The Central Arbitration Committee (CAC) ruled in 2017 that Deliveroo riders did not meet the definition of "Workers" under the Trade Union and Labour Relations (Consolidation) Act 1992 (TULRCA). In December 2023, the Supreme Court dismissed an IWGB appeal against the CAC's decision, affirming that Deliveroo drivers do not have collective bargaining rights. Collective bargaining rights are significant for the gig economy, enabling trade unions to negotiate agreements with employers on behalf of workers, covering aspects such as working conditions and fair pay.

The IWGB argued that Deliveroo riders should be covered by Article 11 of the European Convention on Human Rights (ECHR), which guarantees freedom of assembly, peaceful association, and the right to form trade unions. However, all courts, including the Supreme Court, agreed that Article 11 did not extend to those outside an employment relationship. The Supreme Court emphasised that Deliveroo's arrangement with riders was "fundamentally inconsistent with any notion of an employment relationship."

The judgment highlighted key aspects, such as riders having the "unfettered right" to have substitutes and the flexibility to choose their working hours. Deliveroo's acceptance of riders working for competitors was also noted. In a typical employment relationship, exclusivity clauses often prevent employees from working for direct competitors. The Supreme Court affirmed the CAC's rejection of the application for statutory recognition, stating that Deliveroo riders were ineligible for trade union recognition under Article 11.

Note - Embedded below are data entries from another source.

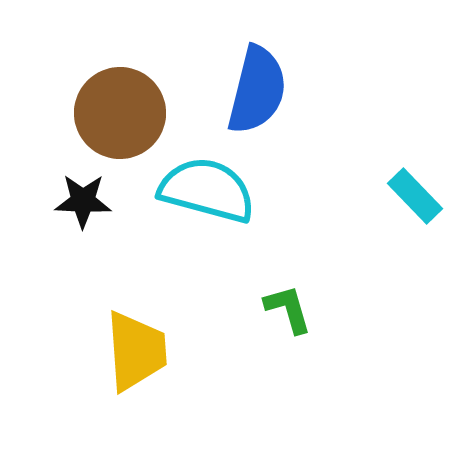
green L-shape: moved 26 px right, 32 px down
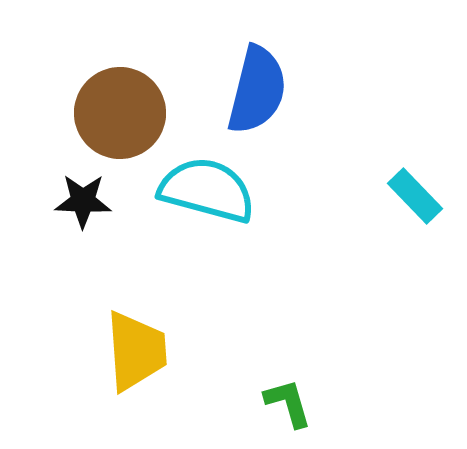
green L-shape: moved 94 px down
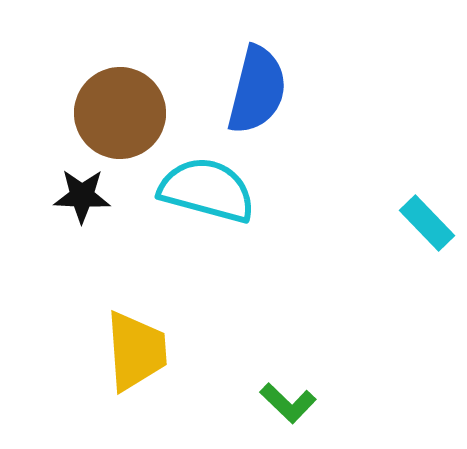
cyan rectangle: moved 12 px right, 27 px down
black star: moved 1 px left, 5 px up
green L-shape: rotated 150 degrees clockwise
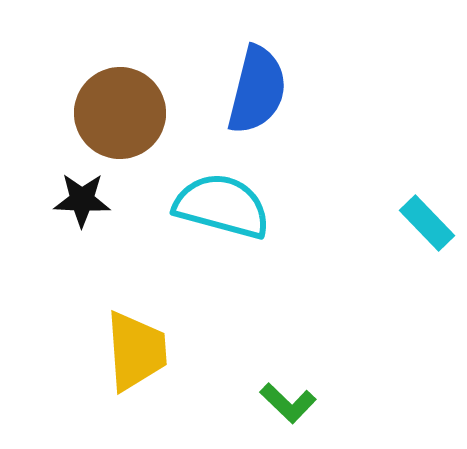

Beyond legal aspects, gig workers' dissatisfaction with low wages is exacerbated by the risk of exposure to modern slavery, as noted by the App Drivers and Couriers Union. A 'Fairwork UK Ratings Report 2023' revealed that only Pedal Me and Getir could reasonably demonstrate meeting the minimum wage requirement. Uber Eats, Deliveroo, and Bolt were ranked 0/10 and 3/10 and 1/10 respectively, indicating inadequate pay practices. Fairwork emphasised that algorithmic opacity, coupled with the absence of a pay floor, contributes to pay unpredictability. Most platforms (10 out of 12) failed to meet Fair Pay principle thresholds. The report highlighted that platforms incur no cost when workers are logged in but unpaid unless actively engaged in tasks. Workers face constant uncertainty in figuring out algorithmic decision-making rules, compounded by dynamic pricing models, further affecting pay predictability. Adding to gig workers' challenges, punitive measures were initiated in early 2023, with sixty fast-food delivery riders arrested in a Home Office crackdown for offenses such as possession of false documentation and illegal work. This may lead to a lack of trust between delivery workers and authorities, unable to work constructively together. 

Despite Uber's recent announcement of full-year profits in 2023, driver pay data from Rodeo showed a decline between 0.3% and 6.1% for Deliveroo, Uber Eats, Stuart, and Just Eat. When considering inflation, real-time pay fell for workers fell between 8.4% and 13.8%.

The revelation from the 'Fairwork UK Ratings Report 2023' further illuminates the stark reality that many platforms fall short of providing fair compensation. Algorithmic opacity, coupled with the absence of a pay floor, contributes to a volatile environment for gig workers, leaving them grappling with uncertainties in pay and job availability. 

As Uber celebrates its financial success, the contrast with declining pay for drivers raises critical questions about the sustainability and ethical dimensions of gig economy practices. The call for collective bargaining rights, as echoed by the Independent Workers' Union of Great Britain, resonates not only as a legal demand but as a plea for dignity, security, and a fair share of the prosperity generated by their labour.

In navigating the future of the gig economy, it becomes imperative for stakeholders—platforms, regulators, and the wider public—to engage in constructive dialogue and action. Striking a balance between innovation, profitability, and the welfare of gig workers is a challenge that demands thoughtful consideration and a commitment to fostering an equitable and humane gig economy.